# Assignment
Find all the lines in the entries below that hold the word "Left" and copy them.

[Pose landmark coordinates]

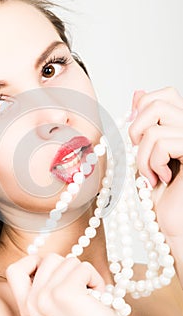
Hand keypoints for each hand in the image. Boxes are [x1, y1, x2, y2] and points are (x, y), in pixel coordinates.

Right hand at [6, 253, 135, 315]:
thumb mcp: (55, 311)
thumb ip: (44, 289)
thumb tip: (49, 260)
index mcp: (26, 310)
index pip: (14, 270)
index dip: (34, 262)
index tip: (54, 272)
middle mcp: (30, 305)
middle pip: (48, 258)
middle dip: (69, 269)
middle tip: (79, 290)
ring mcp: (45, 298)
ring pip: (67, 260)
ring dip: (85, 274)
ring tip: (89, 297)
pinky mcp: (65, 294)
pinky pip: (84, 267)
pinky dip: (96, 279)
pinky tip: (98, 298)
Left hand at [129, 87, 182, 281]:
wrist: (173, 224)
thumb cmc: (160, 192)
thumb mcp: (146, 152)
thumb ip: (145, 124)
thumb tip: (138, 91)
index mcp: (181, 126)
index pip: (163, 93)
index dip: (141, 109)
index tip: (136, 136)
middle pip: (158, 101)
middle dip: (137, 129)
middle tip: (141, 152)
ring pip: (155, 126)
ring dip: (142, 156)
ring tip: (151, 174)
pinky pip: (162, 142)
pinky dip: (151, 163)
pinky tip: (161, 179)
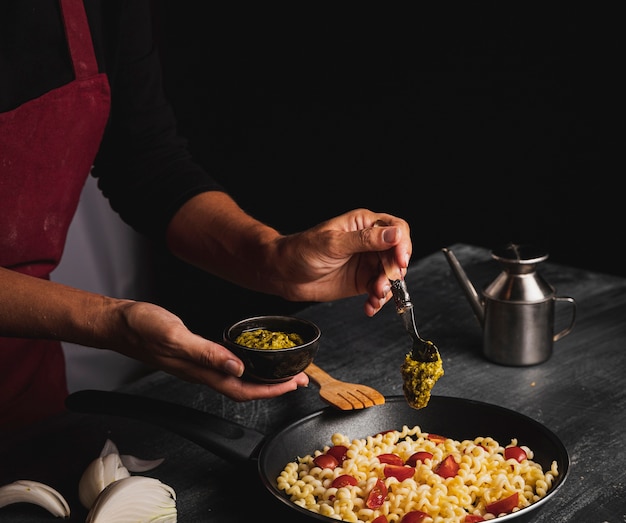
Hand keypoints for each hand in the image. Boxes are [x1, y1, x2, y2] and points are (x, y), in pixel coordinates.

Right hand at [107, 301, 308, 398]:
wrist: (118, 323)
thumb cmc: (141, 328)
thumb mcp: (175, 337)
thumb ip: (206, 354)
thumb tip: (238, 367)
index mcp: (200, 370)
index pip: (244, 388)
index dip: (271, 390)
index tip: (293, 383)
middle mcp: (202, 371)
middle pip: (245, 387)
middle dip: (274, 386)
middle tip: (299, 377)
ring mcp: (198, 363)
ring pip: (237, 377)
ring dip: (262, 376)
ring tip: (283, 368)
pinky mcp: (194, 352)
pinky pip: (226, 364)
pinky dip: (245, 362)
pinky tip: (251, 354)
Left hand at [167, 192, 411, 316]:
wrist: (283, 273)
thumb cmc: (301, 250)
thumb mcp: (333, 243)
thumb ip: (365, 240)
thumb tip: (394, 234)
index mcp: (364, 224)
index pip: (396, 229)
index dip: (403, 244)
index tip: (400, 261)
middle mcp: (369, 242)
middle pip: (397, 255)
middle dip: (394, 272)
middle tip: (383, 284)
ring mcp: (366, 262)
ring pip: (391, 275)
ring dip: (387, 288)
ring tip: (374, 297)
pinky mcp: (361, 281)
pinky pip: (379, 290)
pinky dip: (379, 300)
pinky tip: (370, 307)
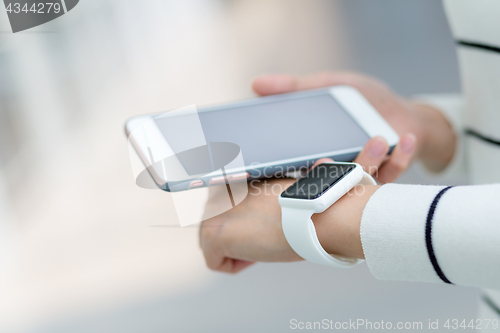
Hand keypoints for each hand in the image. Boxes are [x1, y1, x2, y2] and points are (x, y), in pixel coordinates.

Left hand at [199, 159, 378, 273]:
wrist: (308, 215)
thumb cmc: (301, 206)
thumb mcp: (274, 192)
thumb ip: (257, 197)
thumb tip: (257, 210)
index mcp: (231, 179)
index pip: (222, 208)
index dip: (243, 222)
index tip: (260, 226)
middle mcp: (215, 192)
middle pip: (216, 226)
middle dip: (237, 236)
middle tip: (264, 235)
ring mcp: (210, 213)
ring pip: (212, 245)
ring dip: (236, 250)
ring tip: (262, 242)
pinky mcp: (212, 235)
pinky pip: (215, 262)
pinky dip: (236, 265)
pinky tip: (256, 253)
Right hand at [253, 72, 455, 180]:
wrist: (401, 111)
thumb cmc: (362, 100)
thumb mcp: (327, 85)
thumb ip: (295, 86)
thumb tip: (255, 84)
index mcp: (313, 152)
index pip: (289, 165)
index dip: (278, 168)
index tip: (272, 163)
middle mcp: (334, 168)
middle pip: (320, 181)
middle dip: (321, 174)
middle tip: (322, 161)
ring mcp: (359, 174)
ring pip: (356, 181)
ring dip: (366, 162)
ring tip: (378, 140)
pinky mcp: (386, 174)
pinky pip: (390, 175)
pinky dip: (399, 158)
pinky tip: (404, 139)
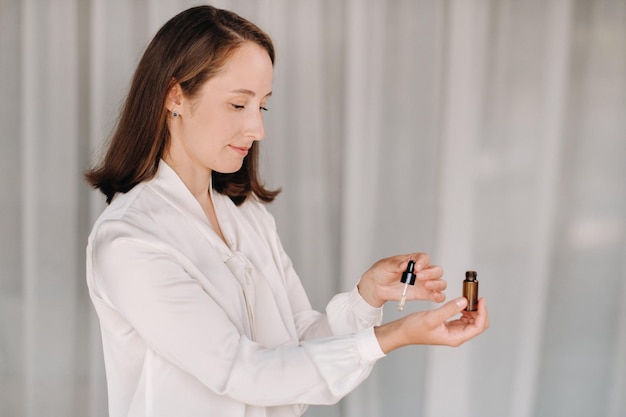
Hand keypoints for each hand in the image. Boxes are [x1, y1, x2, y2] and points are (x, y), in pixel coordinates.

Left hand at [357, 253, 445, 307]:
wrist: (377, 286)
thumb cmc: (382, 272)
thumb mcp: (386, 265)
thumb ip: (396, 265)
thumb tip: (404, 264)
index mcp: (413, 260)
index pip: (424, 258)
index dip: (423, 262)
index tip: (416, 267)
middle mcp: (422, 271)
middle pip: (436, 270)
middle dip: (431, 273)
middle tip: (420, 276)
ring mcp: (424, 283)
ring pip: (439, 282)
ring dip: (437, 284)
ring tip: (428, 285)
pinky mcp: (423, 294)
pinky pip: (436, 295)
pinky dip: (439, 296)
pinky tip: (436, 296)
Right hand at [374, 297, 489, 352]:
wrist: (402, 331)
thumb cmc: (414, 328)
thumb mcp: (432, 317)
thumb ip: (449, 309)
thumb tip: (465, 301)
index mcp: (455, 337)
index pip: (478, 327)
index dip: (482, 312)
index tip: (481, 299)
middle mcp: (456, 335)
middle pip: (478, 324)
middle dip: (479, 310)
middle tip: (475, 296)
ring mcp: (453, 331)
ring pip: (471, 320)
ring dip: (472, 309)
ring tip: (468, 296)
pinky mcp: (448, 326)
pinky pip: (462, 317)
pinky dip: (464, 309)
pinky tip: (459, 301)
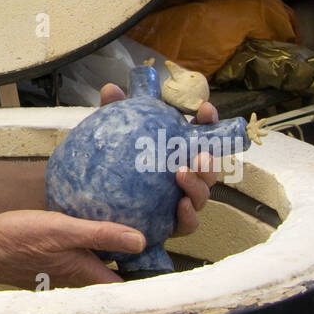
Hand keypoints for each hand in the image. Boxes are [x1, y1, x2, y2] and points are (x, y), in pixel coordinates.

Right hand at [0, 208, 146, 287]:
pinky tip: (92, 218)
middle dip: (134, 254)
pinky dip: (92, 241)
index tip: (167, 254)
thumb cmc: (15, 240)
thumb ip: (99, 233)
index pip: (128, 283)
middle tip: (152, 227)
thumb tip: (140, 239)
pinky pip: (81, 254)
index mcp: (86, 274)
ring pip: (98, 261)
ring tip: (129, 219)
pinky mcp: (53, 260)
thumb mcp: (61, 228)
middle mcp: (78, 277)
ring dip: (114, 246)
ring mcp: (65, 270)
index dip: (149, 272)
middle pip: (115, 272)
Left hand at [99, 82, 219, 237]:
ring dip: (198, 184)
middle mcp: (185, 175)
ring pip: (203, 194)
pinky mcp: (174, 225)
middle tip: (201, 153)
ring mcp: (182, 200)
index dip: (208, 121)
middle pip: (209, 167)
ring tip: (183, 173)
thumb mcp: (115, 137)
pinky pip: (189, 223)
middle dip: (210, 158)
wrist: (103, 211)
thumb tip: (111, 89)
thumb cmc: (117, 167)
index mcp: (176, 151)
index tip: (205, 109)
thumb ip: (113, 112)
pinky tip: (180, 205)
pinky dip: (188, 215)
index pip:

# Output of the exercise
Left hand at [129, 87, 182, 281]:
Left hand at [167, 192, 411, 316]:
Left hand at [199, 159, 378, 273]:
Left hand at [357, 253, 445, 307]:
Left hand at [99, 82, 219, 237]:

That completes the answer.